En estos años, he pasado momentos muy tristes, de mucha angustia, y momentos muy felices, de mucha euforia. Y ambos momentos pasaron, quedaron en algún lugar, a lo sumo, retratado en alguna fotografía. Pero no estoy interesado en vivir de recuerdos, no me gusta anclarme en las crisis ni en las victorias. No me hacen bien ni las críticas despiadadas ni los aplausos. Por esa razón, es que repaso aquella frase a diario.

En la vida real me es difícil encontrarme con el niño que fui. El aplomo y la madurez hacen que cada día me sea mas difícil reencontrarme con el. Pero uno no deja de jugar porque se hace viejo, sino que se hace viejo porque deja de jugar. Pero por lo menos, tengo la salvedad que puedo disfrutar el ahora, el presente. Veo a mis dos hijos pequeños y antes de excusarme que estoy ocupado para jugar con ellos, recuerdo que “esto también pasara” y que en algunos años ya no estarán en casa ni querrán jugar. Entonces abandono los proyectos de mañana y me dedico a mi hoy.

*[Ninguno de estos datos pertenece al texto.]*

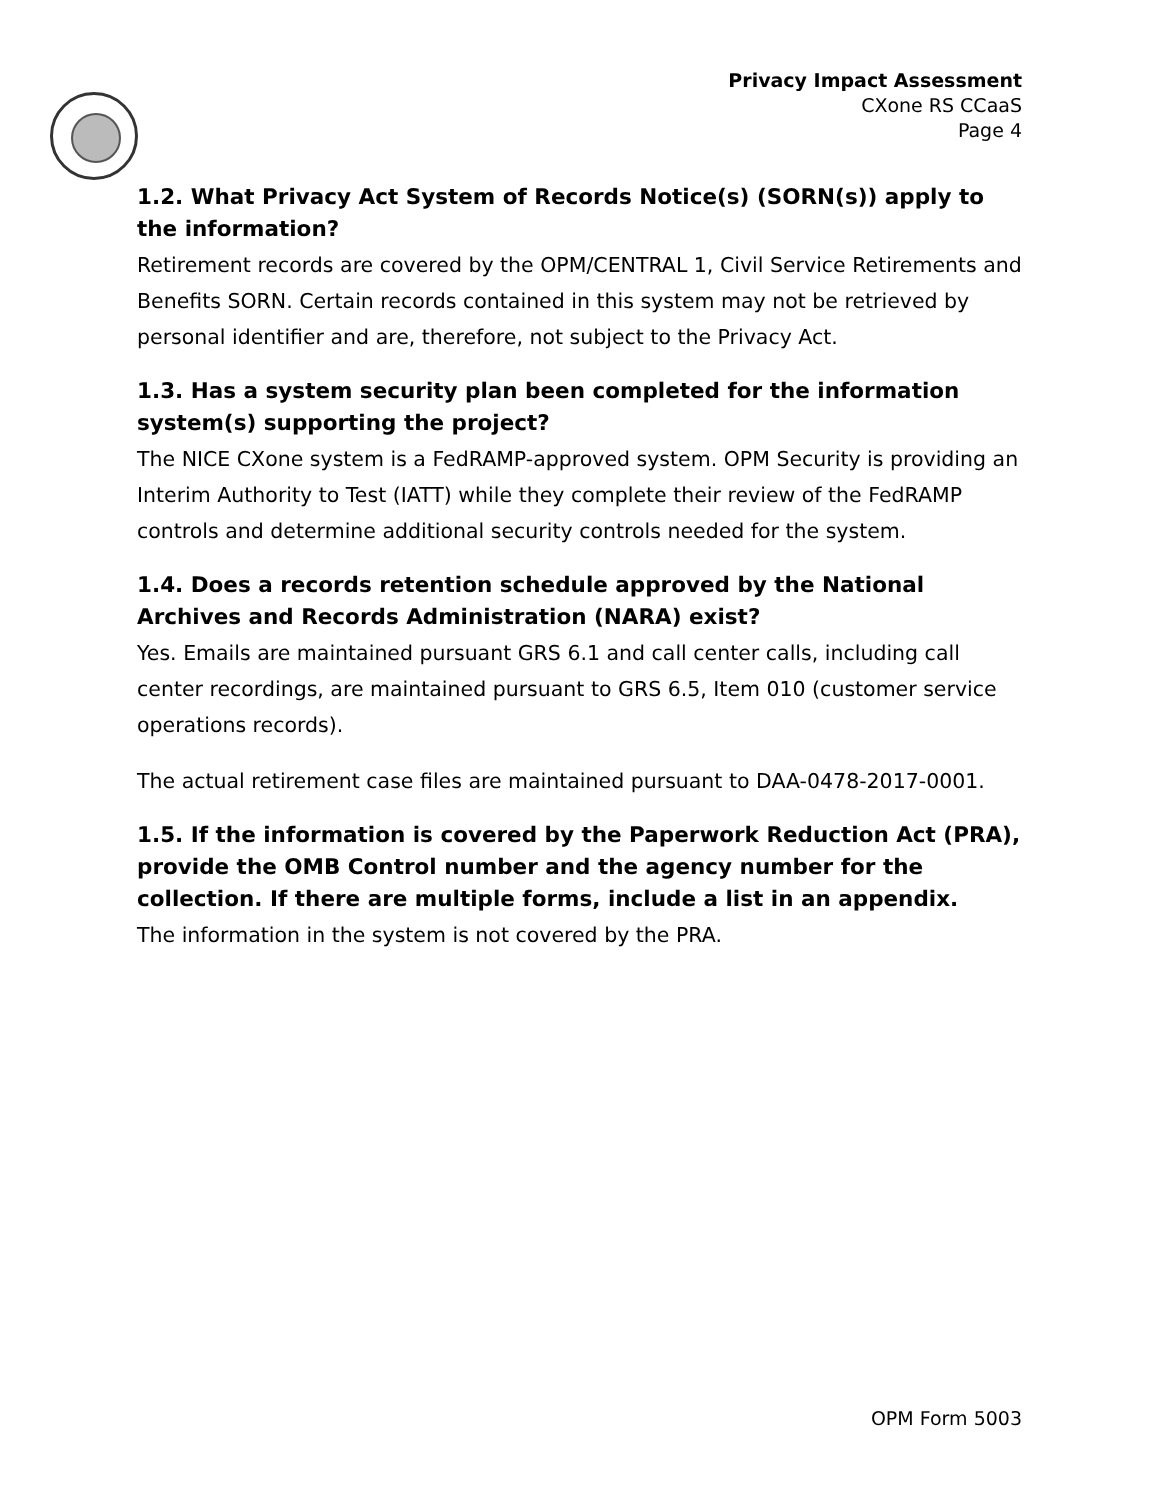Privacy Impact Assessment
CXone RS CCaaS
Page 4
1.2. What Privacy Act System of Records Notice(s) (SORN(s)) apply to the information?
Retirement records are covered by the OPM/CENTRAL 1, Civil Service Retirements and Benefits SORN. Certain records contained in this system may not be retrieved by personal identifier and are, therefore, not subject to the Privacy Act.
1.3. Has a system security plan been completed for the information system(s) supporting the project?
The NICE CXone system is a FedRAMP-approved system. OPM Security is providing an Interim Authority to Test (IATT) while they complete their review of the FedRAMP controls and determine additional security controls needed for the system.
1.4. Does a records retention schedule approved by the National Archives and Records Administration (NARA) exist?
Yes. Emails are maintained pursuant GRS 6.1 and call center calls, including call center recordings, are maintained pursuant to GRS 6.5, Item 010 (customer service operations records).
The actual retirement case files are maintained pursuant to DAA-0478-2017-0001.
1.5. If the information is covered by the Paperwork Reduction Act (PRA), provide the OMB Control number and the agency number for the collection. If there are multiple forms, include a list in an appendix.
The information in the system is not covered by the PRA.
OPM Form 5003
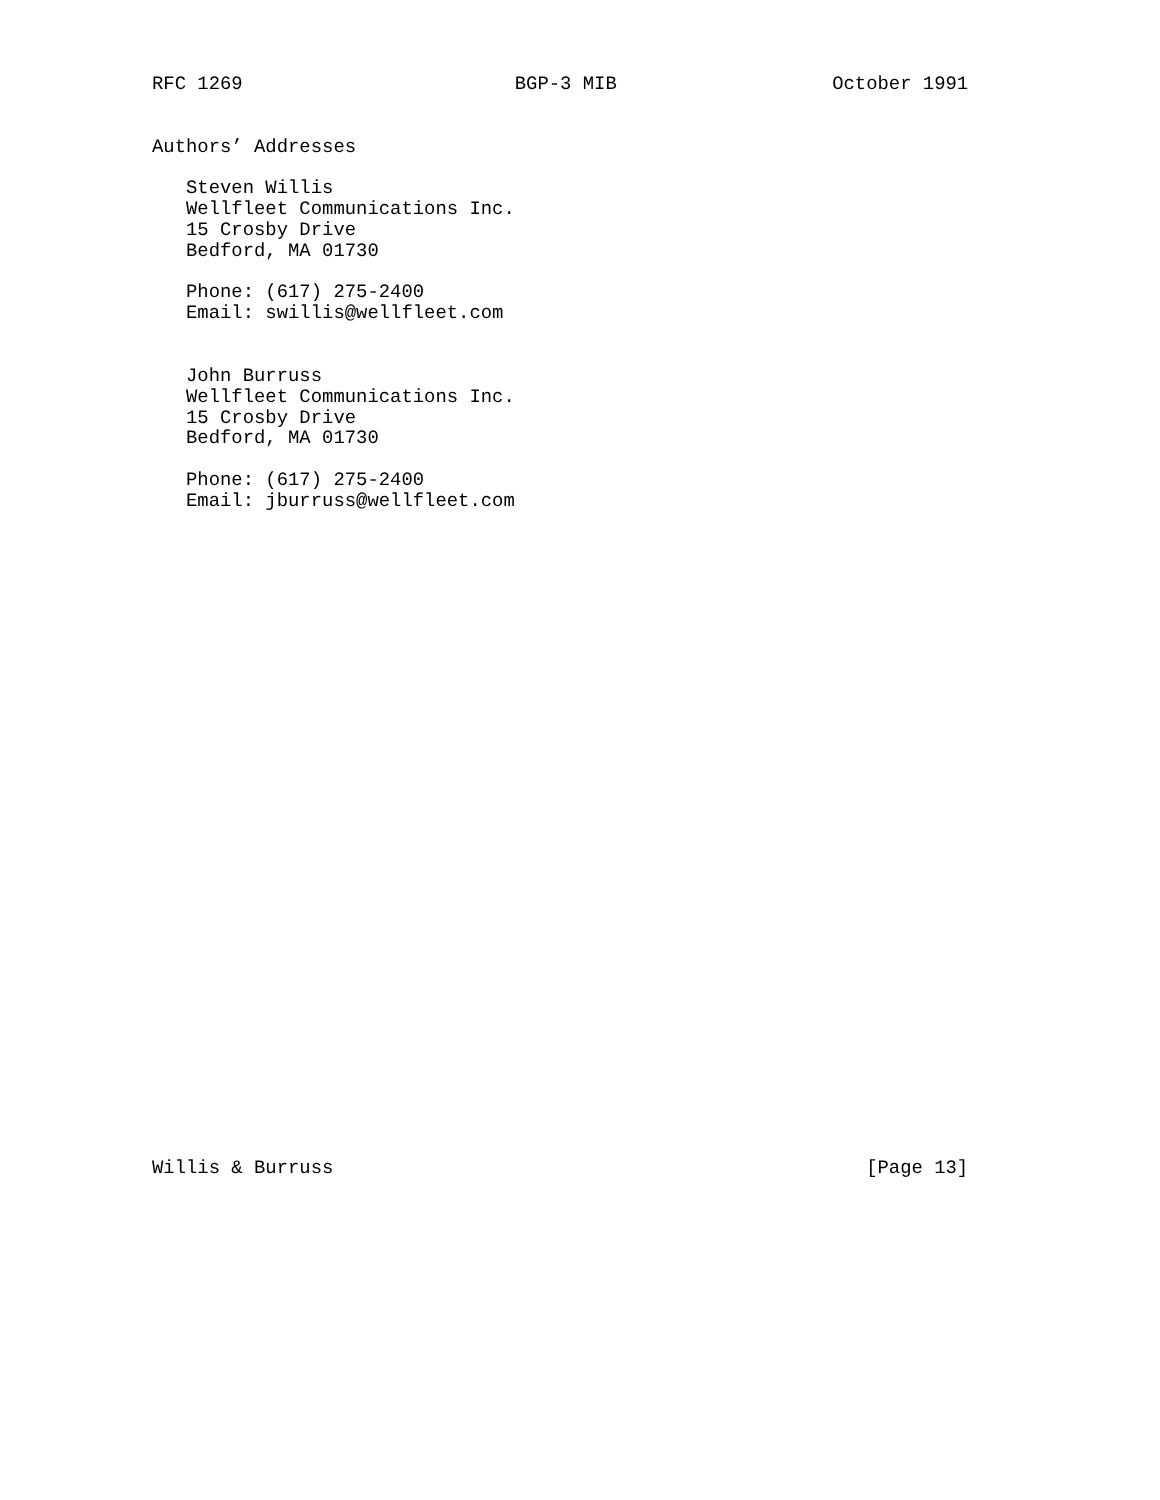RFC 1269                        BGP-3 MIB                   October 1991


Authors’ Addresses

   Steven Willis
   Wellfleet Communications Inc.
   15 Crosby Drive
   Bedford, MA 01730

   Phone: (617) 275-2400
   Email: swillis@wellfleet.com


   John Burruss
   Wellfleet Communications Inc.
   15 Crosby Drive
   Bedford, MA 01730

   Phone: (617) 275-2400
   Email: jburruss@wellfleet.com































Willis & Burruss                                               [Page 13]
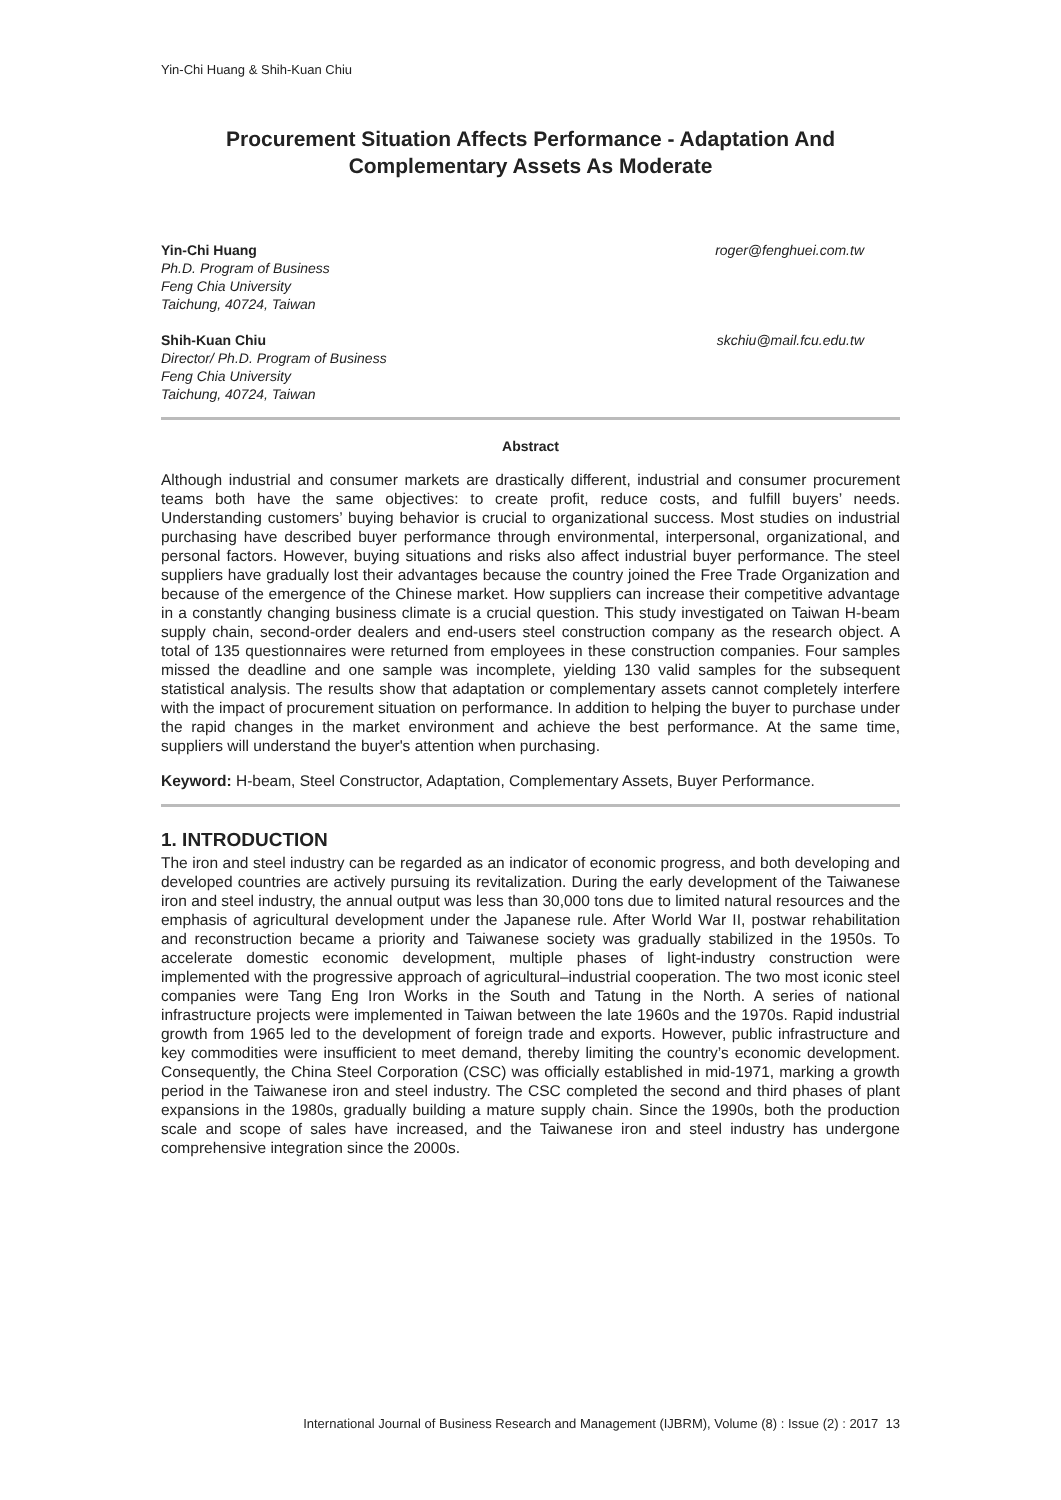Yin-Chi Huang & Shih-Kuan Chiu
Procurement Situation Affects Performance - Adaptation And Complementary Assets As Moderate
Yin-Chi Huang
Ph.D. Program of Business
Feng Chia University
Taichung, 40724, Taiwan
roger@fenghuei.com.tw
Shih-Kuan Chiu
Director/ Ph.D. Program of Business
Feng Chia University
Taichung, 40724, Taiwan
skchiu@mail.fcu.edu.tw
Abstract
Although industrial and consumer markets are drastically different, industrial and consumer procurement teams both have the same objectives: to create profit, reduce costs, and fulfill buyers’ needs. Understanding customers’ buying behavior is crucial to organizational success. Most studies on industrial purchasing have described buyer performance through environmental, interpersonal, organizational, and personal factors. However, buying situations and risks also affect industrial buyer performance. The steel suppliers have gradually lost their advantages because the country joined the Free Trade Organization and because of the emergence of the Chinese market. How suppliers can increase their competitive advantage in a constantly changing business climate is a crucial question. This study investigated on Taiwan H-beam supply chain, second-order dealers and end-users steel construction company as the research object. A total of 135 questionnaires were returned from employees in these construction companies. Four samples missed the deadline and one sample was incomplete, yielding 130 valid samples for the subsequent statistical analysis. The results show that adaptation or complementary assets cannot completely interfere with the impact of procurement situation on performance. In addition to helping the buyer to purchase under the rapid changes in the market environment and achieve the best performance. At the same time, suppliers will understand the buyer's attention when purchasing.
Keyword: H-beam, Steel Constructor, Adaptation, Complementary Assets, Buyer Performance.
1. INTRODUCTION
The iron and steel industry can be regarded as an indicator of economic progress, and both developing and developed countries are actively pursuing its revitalization. During the early development of the Taiwanese iron and steel industry, the annual output was less than 30,000 tons due to limited natural resources and the emphasis of agricultural development under the Japanese rule. After World War II, postwar rehabilitation and reconstruction became a priority and Taiwanese society was gradually stabilized in the 1950s. To accelerate domestic economic development, multiple phases of light-industry construction were implemented with the progressive approach of agricultural–industrial cooperation. The two most iconic steel companies were Tang Eng Iron Works in the South and Tatung in the North. A series of national infrastructure projects were implemented in Taiwan between the late 1960s and the 1970s. Rapid industrial growth from 1965 led to the development of foreign trade and exports. However, public infrastructure and key commodities were insufficient to meet demand, thereby limiting the country’s economic development. Consequently, the China Steel Corporation (CSC) was officially established in mid-1971, marking a growth period in the Taiwanese iron and steel industry. The CSC completed the second and third phases of plant expansions in the 1980s, gradually building a mature supply chain. Since the 1990s, both the production scale and scope of sales have increased, and the Taiwanese iron and steel industry has undergone comprehensive integration since the 2000s.
International Journal of Business Research and Management (IJBRM), Volume (8) : Issue (2) : 2017 13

He decidido no pasarme el resto de la vida pensando en lo que haré en dos años. No me interesa vivir pensando que la felicidad absoluta llegara el viernes a la noche, o el sábado por la tarde. O en el verano, o la primavera. O una vez que me gradúe o cuando viaje a aquel país. O cuando me jubile o cuando crezcan mis hijos o cuando me pare ante una multitud. La felicidad no es un destino, es un trayecto. No es un lugar ideal donde uno llega un buen día, sino que un camino que vamos transitando de a poquito, con los pequeños fragmentos del hoy.
A cada lugar donde Dios me lleva, por lo menos dedico un mensaje para motivar a los jóvenes que disfruten el hoy. Pero por sobre todas las cosas, que la ansiedad de lo que todavía no tienen o no han vivido, no les robe lo que ya tienen en sus manos, que nunca es poco. Por mi parte, estoy más que feliz con lo que Dios nos ha regalado en estos años. Pero tengo muy en claro, por sobre todas las cosas, que aun “Esto también pasara”.